Looking at it quickly, it seems like you just moving entropy to the frequency table.
If the frequency table isn't included in the count, I could just make an "infinite" compressor by storing the frequency and cut one byte off the end. From the frequency table I could then deduce what the last byte should be.
> typical entropy encoders (Huffman, ANS, etc) would require 1 bit per symbol,
No. ANS (and range/arithmetic coding) allows for probabilities to be stored with fractional bits.
I was using what I seemed to be the standard with other encoders, storing the ratios is roughly the same cost compared to other compressors, a few extra bits for exact counts. But I do see how this isn't i.i.d. so I'm fixing that.
I don't think you understand the basic concepts and you are wasting your time trying to "fix" it. Let me try to explain a bit differently: The Shannon limit depends on assuming a model of the source (the thing producing symbols). For example imagine the output of something that you think is "true" noise like a fair coin flip that produces 0 (for heads) and 1 (for tails). That has entropy of 1 bit and you cannot compress it. Now you learn that it is actually a pseudorandom number generator that produces 0 or 1 in a 1:1 ratio. If you know the program (and seed if required) the source now has 0 entropy (you can run the program to know every bit that will be produced). Same symbol outputs, different models of how they are produced, different theoretical compression limits. As another example if you are compressing text one model would be to assume that words are produced independently of one another. We know that that isn't true (certain words are more likely to follow other words like your next word prediction system on your phone works) but you might still choose to implement a compression system based on that naive model because it's less complex, uses less memory or compression/decompression time etc. If you implemented compression using a less naive model (e.g. what is the probability of the next symbol in all human text given all the symbols I have seen before this one) you could get better compression rates but you wouldn't be breaking the Shannon limit that you calculated using the naive model because the "true" limit is based on the "true" model of whatever the entropy of human produced text is, which is not really calculable (people produce new sentences every day) but you might approximate using something like all human text you can find.
As I alluded to above note that Shannon entropy doesn't take into consideration practical complexities (memory, program size, processing time) that are real considerations when implementing a compression scheme. Most of the time you are going to trade higher entropy for simpler, faster, less resource intensive compression.
To sum up: You cannot beat the Shannon limit of the "true" model of the source but you can beat the Shannon limit of a naive approximation of the source. Those naive models are used because they are more practical to implement.
I appreciate the input. I did not mean to imply I could encode a random stream of symbols/characters, that is absolutely valid.
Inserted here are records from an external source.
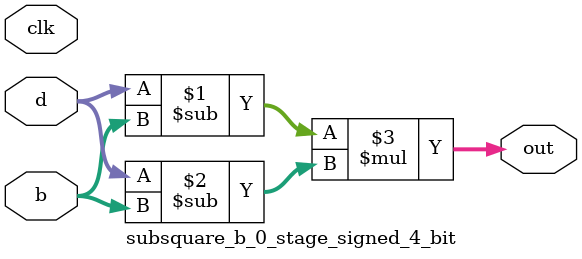
<source format=sv>
(* use_dsp = "yes" *) module subsquare_b_0_stage_signed_4_bit(
	input signed [3:0] b,
	input signed [3:0] d,
	output [3:0] out,
	input clk);

	assign out = (d - b) * (d - b);
endmodule

</source>
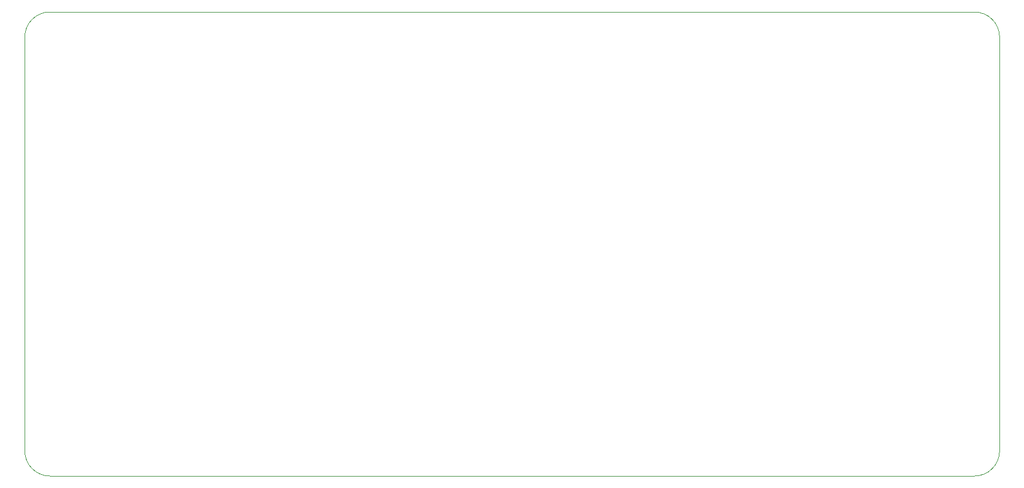
<source format=gbr>
%TF.GenerationSoftware,KiCad,Pcbnew,(5.1.8)-1*%
%TF.CreationDate,2021-03-23T10:09:45+01:00*%
%TF.ProjectId,schema_v1,73636865-6d61-45f7-9631-2e6b69636164,rev?*%
%TF.SameCoordinates,Original*%
%TF.FileFunction,Profile,NP*%
%FSLAX46Y46*%
G04 Gerber Fmt 4.6, Leading zero omitted, Abs format (unit mm)*
G04 Created by KiCad (PCBNEW (5.1.8)-1) date 2021-03-23 10:09:45*
%MOMM*%
%LPD*%
G01*
G04 APERTURE LIST*
%TA.AperFunction,Profile*%
%ADD10C,0.100000*%
%TD*%
G04 APERTURE END LIST*
D10*
X216916000Y-114808000D02*
G75*
G02*
X213360000Y-118364000I-3556000J0D01*
G01*
X213360000Y-52832000D02*
G75*
G02*
X216916000Y-56388000I0J-3556000D01*
G01*
X82804000Y-118364000D02*
G75*
G02*
X79248000Y-114808000I0J3556000D01*
G01*
X79248000Y-56388000D02*
G75*
G02*
X82804000Y-52832000I3556000J0D01*
G01*
X79248000Y-56388000D02*
X79248000Y-114808000D01*
X213360000Y-118364000D02*
X82804000Y-118364000D01*
X82804000Y-52832000D02*
X148844000Y-52832000D01*
X216916000Y-56388000D02*
X216916000Y-114808000D01*
X148844000Y-52832000D02*
X213360000Y-52832000D01*
M02*

</source>
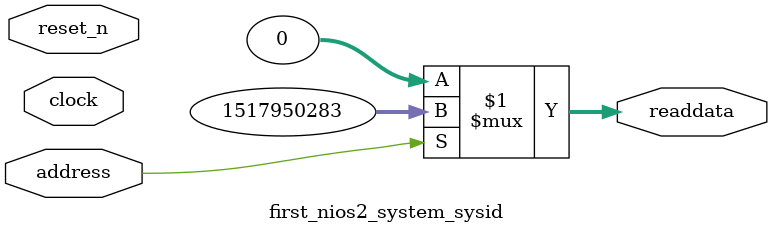
<source format=v>

`timescale 1ns / 1ps
// synthesis translate_on

// turn off superfluous verilog processor warnings 
// altera message_level Level1 
// altera message_off 10034 10035 10036 10037 10230 10240 10030 

module first_nios2_system_sysid (
               // inputs:
                address,
                clock,
                reset_n,

               // outputs:
                readdata
             )
;

  output  [ 31: 0] readdata;
  input            address;
  input            clock;
  input            reset_n;

  wire    [ 31: 0] readdata;
  //control_slave, which is an e_avalon_slave
  assign readdata = address ? 1517950283 : 0;

endmodule




</source>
I was approaching this as a compression technique for something like a text file, where the symbol counts are known at compression time.
First issue is that if you do comparisons you have to do them apples-to-apples, you can't assume that method A has that information available for free but method B does not or that method A assumes a given source model but method B assumes a different source model.
Second, I really don't understand how you intend to use a table of symbol counts: If you do it over the entire file the table might be a reasonable size but the number of permutations becomes infeasible. Conversely if you do it in small windows (like 8 or so in your examples) you have to store a separate symbol count table for each window which would explode the symbol count table. I really doubt you are gaining anything from doing this. You are going to create an enormous per-file symbol frequency table and then not count it against the compressed size, that isn't compression it's just misdirection.
When I get time may compress the table as well then, in looking at example arithmetic encoders they seem to have some flat table implementations as well (https://github.com/nayuki/Reference-arithmetic-coding/blob/m...). I don't see how that's misdirection, I left the table uncompressed specifically for transparency reasons. Was just trying to keep that part simple.
If the frequency table isn't included in the count, I could just make an "infinite" compressor by storing the frequency and cut one byte off the end. From the frequency table I could then deduce what the last byte should be.
> typical entropy encoders (Huffman, ANS, etc) would require 1 bit per symbol,
No. ANS (and range/arithmetic coding) allows for probabilities to be stored with fractional bits.